**TASK TO CARRY OUT:** Without any pictures, print exactly the lines that run from the start of the data through the line containing "konsolach do gier.".

--------

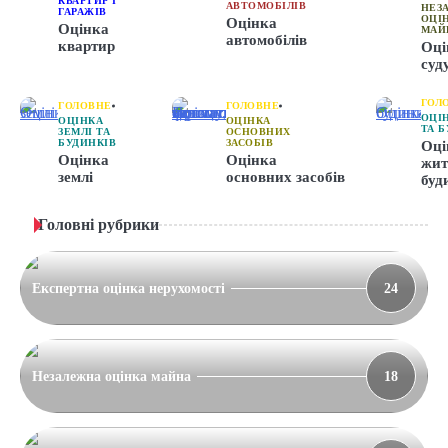
КВАРТИР І
АВТОМОБІЛІВ
НЕЗ
ГАРАЖІВ
ОЦІ
Оцінка
Оцінка
МАЙ
автомобілів
квартир
Оці
суд
ГОЛ
ГОЛОВНЕ
ГОЛОВНЕ
ОЦІ
ОЦІНКА
ОЦІНКА
ТА 
ЗЕМЛІ ТА
ОСНОВНИХ
БУДИНКІВ
ЗАСОБІВ
Оці
Оцінка
Оцінка
жит
землі
основних засобів
буд
Головні рубрики
Експертна оцінка нерухомості
24
Незалежна оцінка майна
18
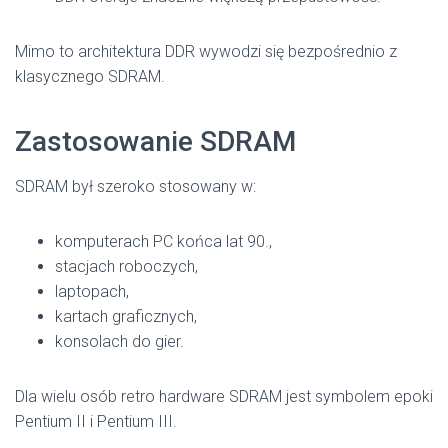
Mimo to architektura DDR wywodzi się bezpośrednio z
klasycznego SDRAM.
Zastosowanie SDRAM
SDRAM był szeroko stosowany w:
komputerach PC końca lat 90.,
stacjach roboczych,
laptopach,
kartach graficznych,
konsolach do gier.
Dla wielu osób retro hardware SDRAM jest symbolem epoki
Pentium II i Pentium III.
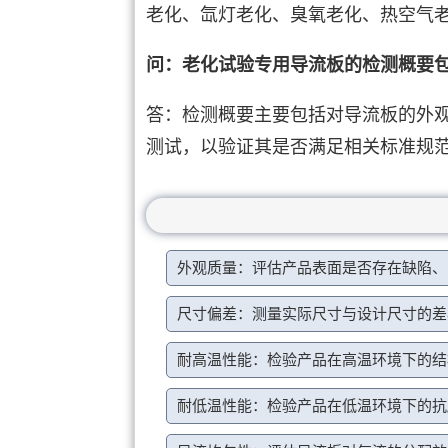
老化、氙灯老化、臭氧老化、热空气
问：老化试验专用导流板的检测概要
答：检测概要主要包括对导流板的外
测试，以验证其是否满足相关标准规
外观质量：评估产品表面是否存在缺陷、
尺寸偏差：测量实际尺寸与设计尺寸的差
耐高温性能：检验产品在高温环境下的结
耐低温性能：检验产品在低温环境下的抗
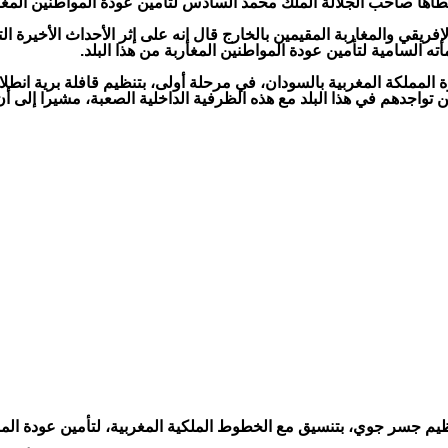
 أعطاها صاحب الجلالة الملك محمد السادس لتأمين عودة المواطنين ال
إفريقي والمغاربة المقيمين بالخارج قال إنه على إثر الأحداث الأخيرة ال
 السامية لتأمين عودة المواطنين المغاربة من هذا البلد.
ة المملكة المغربية بالسودان، في مرحلة أولى، بتنظيم قافلة برية انط
تنظيم جسر جوي، بتنسيق مع الخطوط الملكية المغربية، لتأمين عودة ا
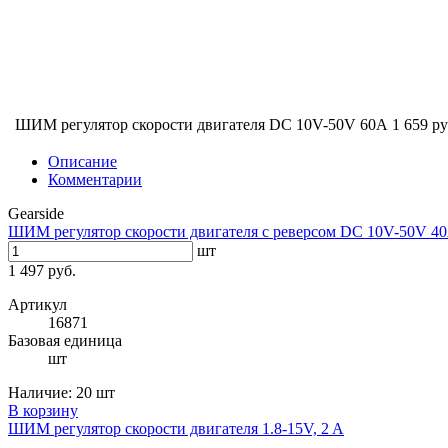
ШИМ регулятор скорости двигателя DC 10V-50V 60А
1 659 ру
Описание
Комментарии
Gearside
ШИМ регулятор скорости двигателя с реверсом DC 10V-50V 40
шт
1 497 руб.
Артикул
16871
Базовая единица
шт
Наличие:
20 шт
В корзину
ШИМ регулятор скорости двигателя 1.8-15V, 2 A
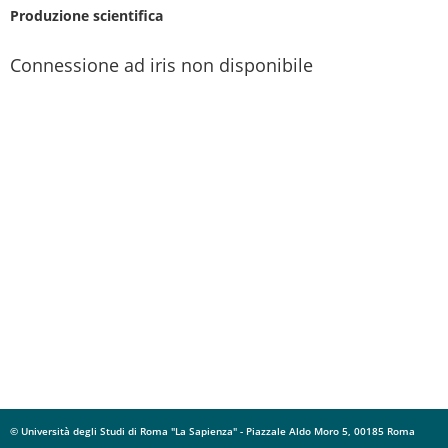
Produzione scientifica
Connessione ad iris non disponibile
© Università degli Studi di Roma "La Sapienza" - Piazzale Aldo Moro 5, 00185 Roma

--------

**TASK RESPONSE:**
КВАРТИР І
АВТОМОБІЛІВ
НЕЗ
ГАРАЖІВ
ОЦІ
Оцінка
Оцінка
МАЙ
автомобілів
квартир
Оці
суд
ГОЛ
ГОЛОВНЕ
ГОЛОВНЕ
ОЦІ
ОЦІНКА
ОЦІНКА
ТА 
ЗЕМЛІ ТА
ОСНОВНИХ
БУДИНКІВ
ЗАСОБІВ
Оці
Оцінка
Оцінка
жит
землі
основних засобів
буд
Головні рубрики
Експертна оцінка нерухомості
24
Незалежна оцінка майна
18
Mimo to architektura DDR wywodzi się bezpośrednio z
klasycznego SDRAM.
Zastosowanie SDRAM
SDRAM był szeroko stosowany w:
komputerach PC końca lat 90.,
stacjach roboczych,
laptopach,
kartach graficznych,
konsolach do gier.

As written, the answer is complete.